Trying to sort out the truth, I came across an Advertising Age Web site that listed history’s great ad campaigns. It told me, “Tony’s original designer, children’s book illustrator Martin Provensen, first created an orange cat with black stripes and a blue nose who walked on all fours.” The site also honored the giants of the biz. Here it said that in 1935 Leo Burnett opened an agency “that spawned a distinctive ‘Chicago school,’ i.e., sentimental ads drawn from heartland-rooted values. He created such evocative icons as the Jolly Green Giant, Pillsbury Doughboy, Charlie the Tuna and Tony the Tiger.”

“Burnett’s not backing me up,” he grumbles. “I gave them this great icon they got all this mileage out of, and they’ve continued to ignore me. You can imagine my exasperation.” Though the Provensens soon took over the cereal box illustrating, by Tolzien’s account neither they, Burnett, nor Tennant brought Tony the Tiger into being. It’s clear that Marilou Wise didn’t either. Her friend Garnet Fay tells me he gave the Sun-Times biographical information that the paper misunderstood. “Marilou was an artist who drew Tony the Tiger,” says Fay. “Her studio contracted with Leo Burnett. She also worked on Snap, Crackle, and Pop and a lot of other recognizable artwork. I did not mean to convey she was the creator in terms of the idea. She did claim to create Diggum the Frog, which is a lesser personality in that world.”

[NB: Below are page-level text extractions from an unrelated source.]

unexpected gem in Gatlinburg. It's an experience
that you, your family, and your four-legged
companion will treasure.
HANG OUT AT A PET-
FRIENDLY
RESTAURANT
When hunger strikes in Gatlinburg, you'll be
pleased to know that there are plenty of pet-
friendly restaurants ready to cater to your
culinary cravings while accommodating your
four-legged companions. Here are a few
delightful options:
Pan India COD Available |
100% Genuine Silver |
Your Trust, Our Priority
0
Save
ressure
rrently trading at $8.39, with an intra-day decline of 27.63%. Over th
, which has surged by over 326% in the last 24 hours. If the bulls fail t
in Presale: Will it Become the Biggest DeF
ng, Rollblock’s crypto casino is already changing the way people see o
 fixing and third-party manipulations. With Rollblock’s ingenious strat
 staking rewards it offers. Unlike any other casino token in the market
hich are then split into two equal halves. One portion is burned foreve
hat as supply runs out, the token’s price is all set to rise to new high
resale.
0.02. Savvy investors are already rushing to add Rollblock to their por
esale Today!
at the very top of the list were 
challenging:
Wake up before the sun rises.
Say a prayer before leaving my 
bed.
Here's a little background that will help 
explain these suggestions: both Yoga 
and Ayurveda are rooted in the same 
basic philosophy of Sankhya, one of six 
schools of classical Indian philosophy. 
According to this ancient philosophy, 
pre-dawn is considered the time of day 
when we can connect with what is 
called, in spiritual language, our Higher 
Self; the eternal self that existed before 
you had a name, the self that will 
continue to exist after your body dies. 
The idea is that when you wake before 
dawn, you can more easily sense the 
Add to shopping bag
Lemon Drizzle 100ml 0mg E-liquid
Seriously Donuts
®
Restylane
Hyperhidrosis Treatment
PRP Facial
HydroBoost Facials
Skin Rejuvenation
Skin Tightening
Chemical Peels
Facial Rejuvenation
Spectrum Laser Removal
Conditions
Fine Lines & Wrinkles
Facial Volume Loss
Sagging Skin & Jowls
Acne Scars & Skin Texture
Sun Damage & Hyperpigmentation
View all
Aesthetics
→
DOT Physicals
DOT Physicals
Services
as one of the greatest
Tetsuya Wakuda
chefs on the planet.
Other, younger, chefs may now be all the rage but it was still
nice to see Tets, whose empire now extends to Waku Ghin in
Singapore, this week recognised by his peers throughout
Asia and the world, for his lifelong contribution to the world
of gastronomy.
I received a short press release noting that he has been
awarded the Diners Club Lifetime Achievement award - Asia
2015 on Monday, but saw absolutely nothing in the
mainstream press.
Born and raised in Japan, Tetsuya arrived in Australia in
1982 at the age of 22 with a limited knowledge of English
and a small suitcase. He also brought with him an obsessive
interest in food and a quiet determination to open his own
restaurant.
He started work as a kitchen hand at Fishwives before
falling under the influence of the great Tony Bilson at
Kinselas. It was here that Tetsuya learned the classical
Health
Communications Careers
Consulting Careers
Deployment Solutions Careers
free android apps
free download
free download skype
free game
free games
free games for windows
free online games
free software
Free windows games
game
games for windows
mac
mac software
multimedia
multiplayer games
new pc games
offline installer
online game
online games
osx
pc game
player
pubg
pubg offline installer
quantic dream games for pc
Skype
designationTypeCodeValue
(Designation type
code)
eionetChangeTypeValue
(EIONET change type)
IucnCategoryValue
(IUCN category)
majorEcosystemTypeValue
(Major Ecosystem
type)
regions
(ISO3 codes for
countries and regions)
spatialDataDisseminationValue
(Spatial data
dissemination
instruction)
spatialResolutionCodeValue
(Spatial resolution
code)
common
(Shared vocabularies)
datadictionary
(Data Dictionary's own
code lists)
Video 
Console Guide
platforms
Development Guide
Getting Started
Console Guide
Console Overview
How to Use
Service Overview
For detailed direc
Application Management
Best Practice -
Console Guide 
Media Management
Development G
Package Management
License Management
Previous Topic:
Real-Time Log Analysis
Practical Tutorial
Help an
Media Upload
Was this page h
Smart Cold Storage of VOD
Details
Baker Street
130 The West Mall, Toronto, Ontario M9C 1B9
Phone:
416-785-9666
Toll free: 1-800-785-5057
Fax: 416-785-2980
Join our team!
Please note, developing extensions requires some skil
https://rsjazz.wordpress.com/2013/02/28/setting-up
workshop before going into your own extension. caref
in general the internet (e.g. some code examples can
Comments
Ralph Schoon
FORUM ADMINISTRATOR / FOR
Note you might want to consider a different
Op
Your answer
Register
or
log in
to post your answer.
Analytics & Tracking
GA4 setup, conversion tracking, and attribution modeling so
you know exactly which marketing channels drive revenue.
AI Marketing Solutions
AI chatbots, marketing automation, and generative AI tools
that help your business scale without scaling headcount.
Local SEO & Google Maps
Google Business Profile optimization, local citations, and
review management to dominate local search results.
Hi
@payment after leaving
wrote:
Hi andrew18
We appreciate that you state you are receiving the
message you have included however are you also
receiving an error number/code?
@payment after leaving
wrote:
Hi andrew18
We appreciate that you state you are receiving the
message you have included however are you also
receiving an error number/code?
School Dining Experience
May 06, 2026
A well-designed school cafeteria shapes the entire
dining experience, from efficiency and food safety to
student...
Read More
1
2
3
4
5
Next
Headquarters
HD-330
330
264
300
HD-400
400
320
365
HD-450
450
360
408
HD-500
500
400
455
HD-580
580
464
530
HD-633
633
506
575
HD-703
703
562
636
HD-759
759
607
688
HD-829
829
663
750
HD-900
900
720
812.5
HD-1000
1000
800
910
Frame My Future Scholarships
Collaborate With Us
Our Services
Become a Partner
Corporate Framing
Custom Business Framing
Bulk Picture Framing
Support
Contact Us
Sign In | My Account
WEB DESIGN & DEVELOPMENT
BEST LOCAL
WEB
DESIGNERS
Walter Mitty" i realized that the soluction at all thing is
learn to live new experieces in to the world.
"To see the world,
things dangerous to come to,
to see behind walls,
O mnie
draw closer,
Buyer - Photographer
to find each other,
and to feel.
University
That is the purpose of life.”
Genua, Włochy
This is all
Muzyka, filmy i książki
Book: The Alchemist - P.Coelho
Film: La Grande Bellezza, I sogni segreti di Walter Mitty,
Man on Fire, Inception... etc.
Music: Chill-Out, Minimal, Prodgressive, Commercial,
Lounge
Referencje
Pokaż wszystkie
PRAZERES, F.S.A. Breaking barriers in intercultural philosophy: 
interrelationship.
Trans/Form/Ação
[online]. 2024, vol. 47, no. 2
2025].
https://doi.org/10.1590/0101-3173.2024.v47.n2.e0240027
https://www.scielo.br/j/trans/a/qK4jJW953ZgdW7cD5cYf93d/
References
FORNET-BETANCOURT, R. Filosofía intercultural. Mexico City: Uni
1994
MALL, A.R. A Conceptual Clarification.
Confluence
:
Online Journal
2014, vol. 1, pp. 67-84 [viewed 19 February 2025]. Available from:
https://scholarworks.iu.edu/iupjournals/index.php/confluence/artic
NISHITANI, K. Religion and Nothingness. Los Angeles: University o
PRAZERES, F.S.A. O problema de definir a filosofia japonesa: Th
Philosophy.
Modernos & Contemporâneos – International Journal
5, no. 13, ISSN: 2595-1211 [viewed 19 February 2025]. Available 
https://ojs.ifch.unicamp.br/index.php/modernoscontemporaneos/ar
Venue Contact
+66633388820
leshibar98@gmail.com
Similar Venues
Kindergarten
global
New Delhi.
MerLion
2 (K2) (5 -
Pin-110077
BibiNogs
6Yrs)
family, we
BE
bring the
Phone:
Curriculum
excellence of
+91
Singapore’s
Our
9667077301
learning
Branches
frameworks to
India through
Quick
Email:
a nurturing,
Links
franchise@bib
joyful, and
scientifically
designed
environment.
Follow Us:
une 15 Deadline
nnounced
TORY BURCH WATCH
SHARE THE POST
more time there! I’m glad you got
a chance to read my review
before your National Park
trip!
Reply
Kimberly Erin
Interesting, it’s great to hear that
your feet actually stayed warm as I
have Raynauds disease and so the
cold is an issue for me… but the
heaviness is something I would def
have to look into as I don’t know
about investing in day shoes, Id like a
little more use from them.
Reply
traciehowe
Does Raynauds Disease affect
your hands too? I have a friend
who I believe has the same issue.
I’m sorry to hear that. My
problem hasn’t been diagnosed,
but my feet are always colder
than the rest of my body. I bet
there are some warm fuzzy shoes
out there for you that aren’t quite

“It sounds pretty authoritative to me,” says Weinstein, who joined Leo Burnett after Tolzien left and had never heard of him. Other alums are more skeptical. They offer still more names from the ranks of the long gone and nearly forgotten who’d been proposed over the years as Tony the Tiger’s creator. I was told that even art rep Jack Kapes once built a home he called “the house that Tony the Tiger built.”

Perz understands that in advertising, authorship is elusive. He asked me, “Do you remember the line ‘When you’re out of Schlitz, you’re out of beer’? Hal Tillson, the media director, was at lunch, sitting at a bar, having a beer, when two guys next to him ordered a couple of Budweisers. And one of them says, ‘Boy, when you’re out of Bud you’re out of beer.’ Tillson overheard it. Where do ideas come from? Many of them from anyone, anywhere, anytime. And somehow when they’re successful you find a lot of fathers.”